My experience of reading My Sister's Keeper was very much like that of reading Dorothy Koomson's The Ice Cream Girls. I had quite a few objective problems with it, but the main reason for my dislike of it was that I really, really didn't want to think about the issues it presented. Issues is the right word here, this is very much an "issues" book. Unfortunately, these were issues I had an almost violent repulsion against. Picoult's characters are stuck in an extremely difficult situation, one in which there are no easy answers, and one from which they can't escape, and reading this made me feel claustrophobic. I did NOT want to think about this. Just, no. I know there are plenty of people out there who have no choice about it, who have to live with situations as hard as this one, so what kind of self-centred idiot am I? I'm just reading it, imagine having to actually live it? But still, that was my instinctive reaction to it, and if I hadn't been reading this for my book club, I wouldn't have finished. Well, actually, I wouldn't have even started it.
All that said, I'm still able to analyse the book objectively, and there were a few things that I had trouble with, and would have had trouble with even if I hadn't been resenting having to read this. First is the characters' voices. The way the book is structured is that you constantly flip between shortish sections narrated from different characters' point of view. There's each of the parents, Anna, her brother Jesse, and even Anna's lawyer, Campbell, and Julia, the woman who is appointed by the court as her guardian ad litem (her role is to recommend to the court what's in Anna's best interest). All these felt much too similar. Anna's and Jesse's felt downright off. I didn't believe them for a minute. There was this tendency that all six of them had to go into these really fake-sounding philosophical musings. I guess if it had been just one character, they wouldn't have sounded fake, but just part of the character. Having all six do exactly the same thing was too much.
I was also a bit doubtful about the relationship between Campbell and Julia. These two have a history, dating back from when they were teenagers in secondary school, when Campbell was a privileged rich boy, fascinated by scholarship student Julia, a pink-haired rebel. Things ended badly when he just suddenly blew her off. On one hand, I guess it provides some much needed hope and levity, but if a romance writer tried to pull what she did with the revelation about just why Campbell had left Julia all those years earlier, the book would have turned into a wall-banger.

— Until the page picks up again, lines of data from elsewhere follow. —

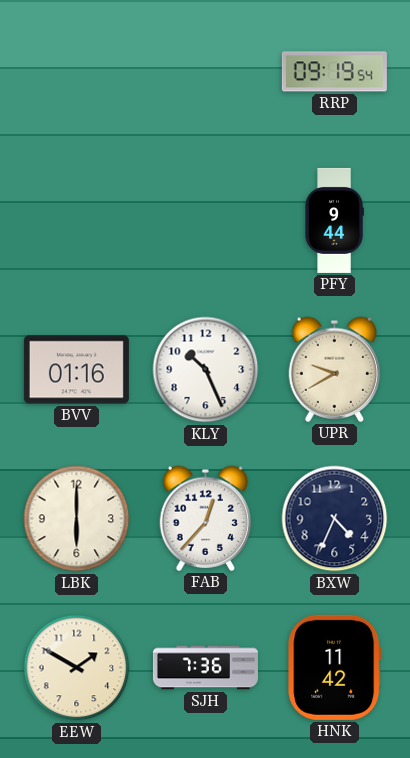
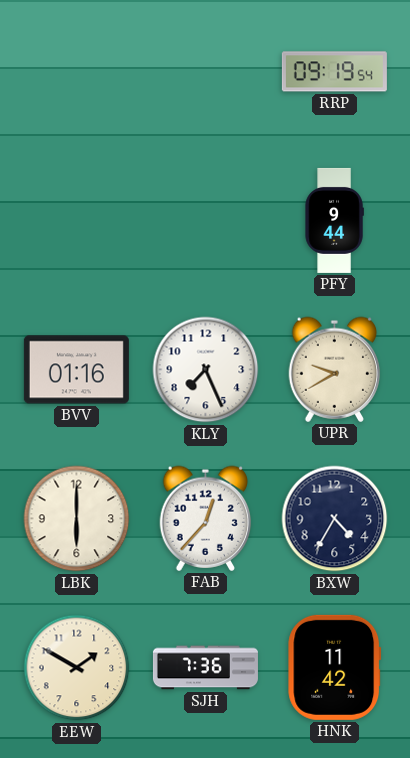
KLY: 10:26 -> 7:26
BXW: 4:34 -> 4:35
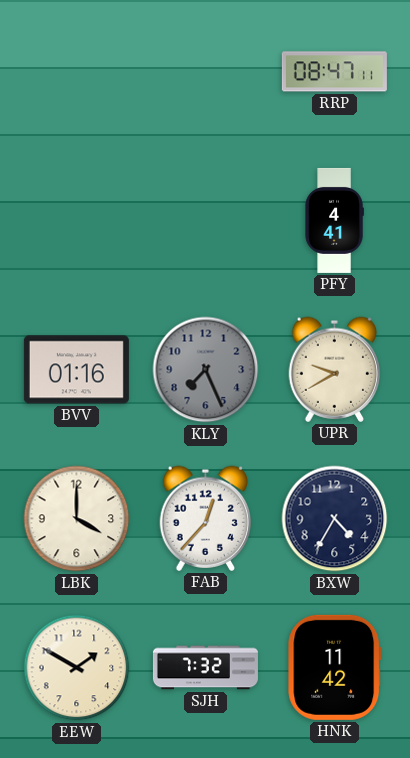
RRP: 09:19 -> 08:47
PFY: 9:44 -> 4:41
KLY dial: white -> grey
LBK: 6:00 -> 4:00
SJH: 7:36 -> 7:32
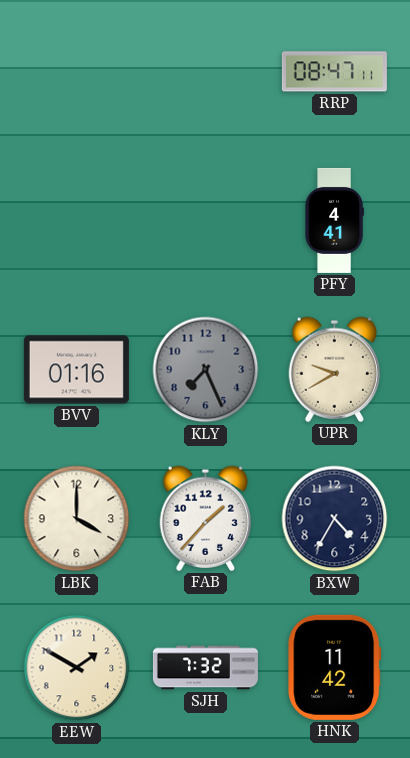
FAB: 12:37 -> 1:37
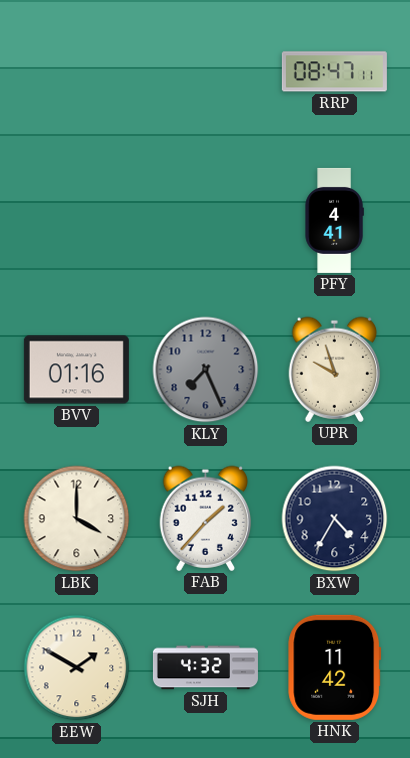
UPR: 9:40 -> 9:57
SJH: 7:32 -> 4:32
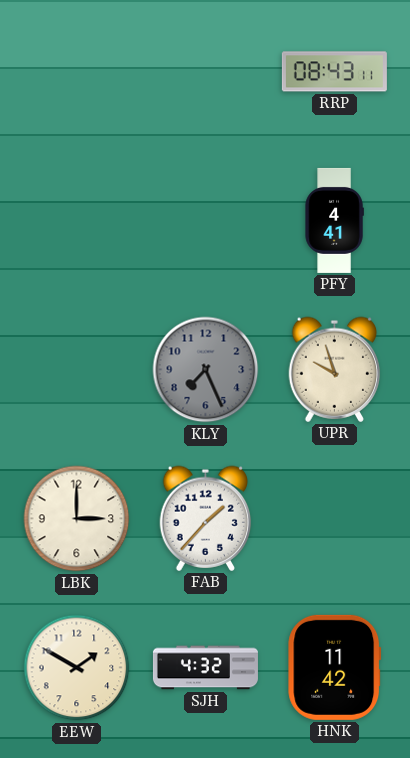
RRP: 08:47 -> 08:43
BVV: 01:16 -> none
LBK: 4:00 -> 3:00
BXW: 4:35 -> none
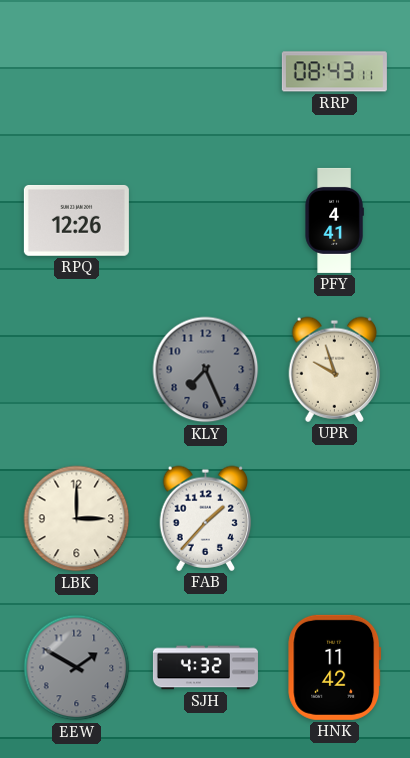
RPQ: none -> 12:26
EEW dial: cream -> grey
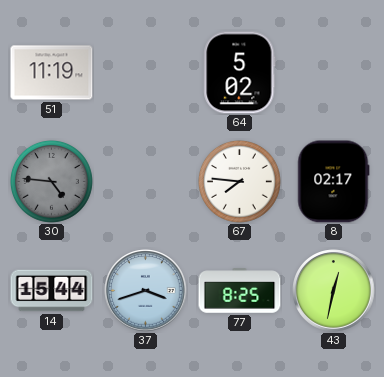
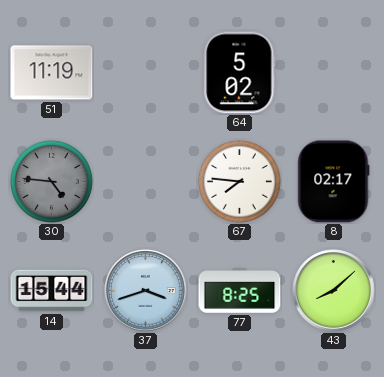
43: 12:32 -> 8:08
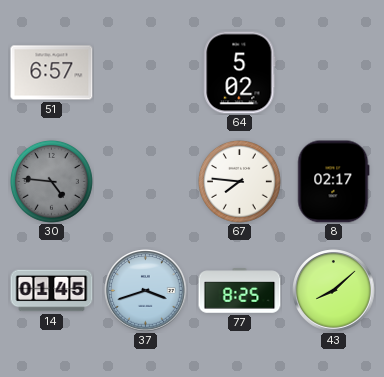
51: 11:19 -> 6:57
14: 15:44 -> 01:45
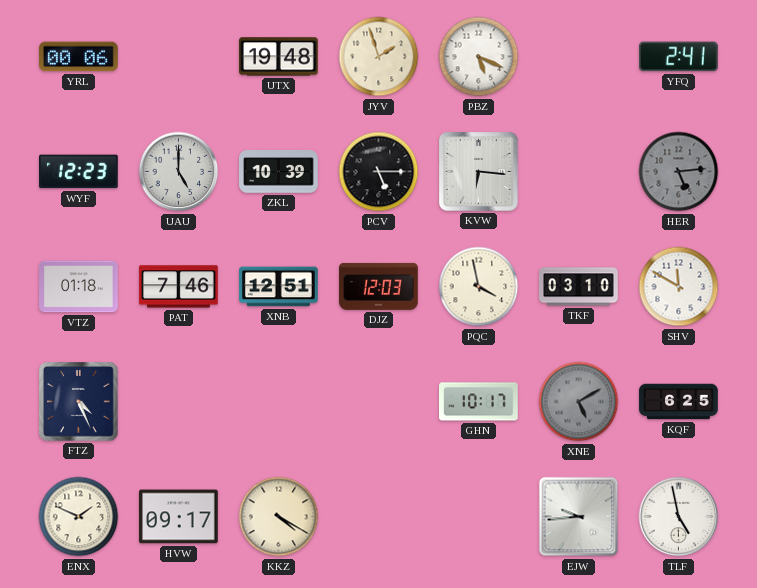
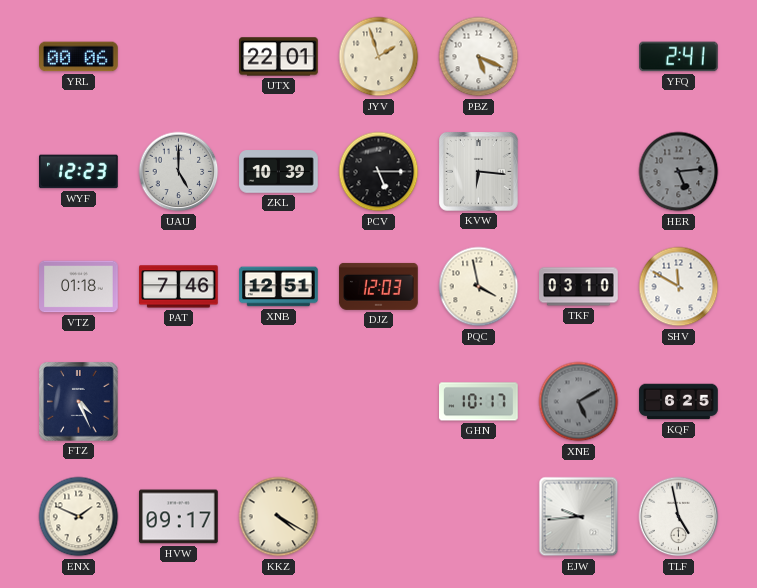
UTX: 19:48 -> 22:01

Also, for all that there were moments of genuine emotion, I kept getting the feeling that Picoult was very transparently trying to manipulate her readers' feelings. The ending, especially, pissed me off. I guess I saw it as an author trying to shock her readers, rather than necessarily doing what the story needed. To me, it was a mockery of what the book was about all along, which was difficult decisions and having to live with their consequences. It also makes the twist that came a bit earlier, when we find out what really is behind Anna's actions, make absolutely no sense, because suddenly this is not an issue anymore. Sorry, this is cryptic, but I'm trying to avoid a spoiler.
MY GRADE: A C-, just because for all my dislike, it was a very readable book, and I basically tore through it.